■ TEXT SHOWN ■
▶

Kicked out of finance, and into journalism
Up until yesterday, Michael Whitney was a presenter on Bloomberg TV; he would occasionally get his byline on Bloomberg News stories. Whitney was fined $55,000 last year by the CFTC and is subject to a permanent injunction, after being charged with false reporting and attempting to manipulate natural gas prices.
Is it OK for a financial services professional who has run into major trouble with the law to simply move over to journalism and cover the same asset class there? Henry Blodget certainly thinks so: the former technology analyst is now publishing earnings estimates on his website despite being barred from ever doing exactly that for the securities industry.

◀

■ PROBLEM TO WORK ON ■
In the text on moving from finance into journalism, how much was Michael Whitney fined by the CFTC? The data that follows is drawn from a separate source.

[Excerpts from a dataset]
▶

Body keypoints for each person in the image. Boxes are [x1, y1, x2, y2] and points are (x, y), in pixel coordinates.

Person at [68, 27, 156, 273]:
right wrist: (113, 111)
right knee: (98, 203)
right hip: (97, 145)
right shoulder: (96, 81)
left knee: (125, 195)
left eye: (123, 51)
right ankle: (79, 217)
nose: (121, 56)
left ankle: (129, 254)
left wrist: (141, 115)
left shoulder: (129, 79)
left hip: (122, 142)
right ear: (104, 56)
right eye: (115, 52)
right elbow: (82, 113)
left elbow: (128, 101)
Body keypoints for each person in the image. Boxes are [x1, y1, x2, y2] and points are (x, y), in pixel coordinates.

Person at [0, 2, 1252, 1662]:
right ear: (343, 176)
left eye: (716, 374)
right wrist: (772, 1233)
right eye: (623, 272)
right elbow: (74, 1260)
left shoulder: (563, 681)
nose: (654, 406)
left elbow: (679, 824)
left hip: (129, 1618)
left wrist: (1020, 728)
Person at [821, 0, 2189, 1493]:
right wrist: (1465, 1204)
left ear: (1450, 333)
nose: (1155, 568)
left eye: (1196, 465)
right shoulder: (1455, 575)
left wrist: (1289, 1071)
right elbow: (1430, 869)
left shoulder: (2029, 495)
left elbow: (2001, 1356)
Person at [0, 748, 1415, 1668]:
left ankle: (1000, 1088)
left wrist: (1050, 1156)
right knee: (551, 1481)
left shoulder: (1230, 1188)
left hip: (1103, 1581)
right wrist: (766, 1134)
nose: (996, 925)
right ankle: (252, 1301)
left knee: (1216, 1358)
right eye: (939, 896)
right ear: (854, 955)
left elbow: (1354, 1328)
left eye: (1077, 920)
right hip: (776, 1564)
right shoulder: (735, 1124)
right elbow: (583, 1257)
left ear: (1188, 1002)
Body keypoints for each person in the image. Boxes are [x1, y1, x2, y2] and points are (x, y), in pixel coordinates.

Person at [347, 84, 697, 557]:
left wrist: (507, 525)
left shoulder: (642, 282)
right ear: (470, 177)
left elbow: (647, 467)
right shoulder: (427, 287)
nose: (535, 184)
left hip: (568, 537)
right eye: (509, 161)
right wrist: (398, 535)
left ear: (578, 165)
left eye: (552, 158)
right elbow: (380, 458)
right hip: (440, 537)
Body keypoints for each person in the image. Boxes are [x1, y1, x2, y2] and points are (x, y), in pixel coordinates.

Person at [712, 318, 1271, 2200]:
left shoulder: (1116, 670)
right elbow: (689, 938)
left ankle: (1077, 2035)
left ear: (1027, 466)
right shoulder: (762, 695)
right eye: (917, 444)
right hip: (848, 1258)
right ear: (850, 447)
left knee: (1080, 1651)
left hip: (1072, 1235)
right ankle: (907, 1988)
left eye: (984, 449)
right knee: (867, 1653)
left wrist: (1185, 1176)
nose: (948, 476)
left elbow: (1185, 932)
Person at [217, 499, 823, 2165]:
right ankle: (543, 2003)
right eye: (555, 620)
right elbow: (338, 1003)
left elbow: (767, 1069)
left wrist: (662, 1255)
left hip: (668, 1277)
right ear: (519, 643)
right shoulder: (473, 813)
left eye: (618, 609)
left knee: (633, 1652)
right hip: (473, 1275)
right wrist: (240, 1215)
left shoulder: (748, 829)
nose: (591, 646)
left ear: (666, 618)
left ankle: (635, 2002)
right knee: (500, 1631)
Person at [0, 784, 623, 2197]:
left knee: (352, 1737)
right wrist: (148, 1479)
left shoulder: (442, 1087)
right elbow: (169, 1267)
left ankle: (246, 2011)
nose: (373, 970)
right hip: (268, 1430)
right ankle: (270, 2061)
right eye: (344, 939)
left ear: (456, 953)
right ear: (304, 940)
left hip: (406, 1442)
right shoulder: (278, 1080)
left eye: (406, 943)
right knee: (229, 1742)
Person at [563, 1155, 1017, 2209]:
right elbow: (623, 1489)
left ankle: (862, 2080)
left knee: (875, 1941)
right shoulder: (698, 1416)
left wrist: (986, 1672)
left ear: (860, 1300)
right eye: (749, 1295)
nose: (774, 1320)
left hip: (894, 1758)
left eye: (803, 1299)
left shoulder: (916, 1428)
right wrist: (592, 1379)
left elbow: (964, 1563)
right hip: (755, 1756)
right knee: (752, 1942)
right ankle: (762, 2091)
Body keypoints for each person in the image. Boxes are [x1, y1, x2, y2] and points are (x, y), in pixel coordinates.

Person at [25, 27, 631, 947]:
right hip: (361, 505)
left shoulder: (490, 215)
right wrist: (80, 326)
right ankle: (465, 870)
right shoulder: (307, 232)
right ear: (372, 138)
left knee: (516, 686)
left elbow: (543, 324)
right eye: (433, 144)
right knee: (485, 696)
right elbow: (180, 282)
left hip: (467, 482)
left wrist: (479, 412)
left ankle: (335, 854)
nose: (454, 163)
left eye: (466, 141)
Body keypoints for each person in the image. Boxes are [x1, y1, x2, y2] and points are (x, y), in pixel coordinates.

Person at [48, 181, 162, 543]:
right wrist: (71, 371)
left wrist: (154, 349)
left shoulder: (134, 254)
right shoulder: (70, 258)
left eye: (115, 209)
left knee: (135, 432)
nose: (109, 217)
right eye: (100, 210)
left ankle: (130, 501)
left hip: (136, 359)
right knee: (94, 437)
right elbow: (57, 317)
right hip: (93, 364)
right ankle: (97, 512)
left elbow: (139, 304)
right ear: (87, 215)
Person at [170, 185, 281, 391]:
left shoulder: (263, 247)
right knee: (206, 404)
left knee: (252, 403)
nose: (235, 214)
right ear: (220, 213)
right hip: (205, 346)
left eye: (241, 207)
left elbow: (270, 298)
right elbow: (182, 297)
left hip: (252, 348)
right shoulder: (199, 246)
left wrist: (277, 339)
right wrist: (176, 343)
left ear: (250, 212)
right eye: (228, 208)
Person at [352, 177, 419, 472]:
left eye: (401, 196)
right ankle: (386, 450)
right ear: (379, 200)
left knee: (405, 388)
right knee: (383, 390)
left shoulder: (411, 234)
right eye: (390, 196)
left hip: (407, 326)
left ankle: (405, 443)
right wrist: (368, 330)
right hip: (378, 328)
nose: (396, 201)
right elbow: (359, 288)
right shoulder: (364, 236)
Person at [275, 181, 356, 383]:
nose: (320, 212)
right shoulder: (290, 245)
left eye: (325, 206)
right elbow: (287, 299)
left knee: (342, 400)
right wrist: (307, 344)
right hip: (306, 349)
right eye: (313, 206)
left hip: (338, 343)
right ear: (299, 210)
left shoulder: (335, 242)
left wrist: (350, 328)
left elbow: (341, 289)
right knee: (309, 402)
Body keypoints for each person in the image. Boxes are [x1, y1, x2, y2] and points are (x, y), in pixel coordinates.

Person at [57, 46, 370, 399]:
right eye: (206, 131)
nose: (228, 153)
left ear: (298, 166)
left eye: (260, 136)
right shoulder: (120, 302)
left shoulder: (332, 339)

◀

■ EXPECTED ANSWER ■
$55,000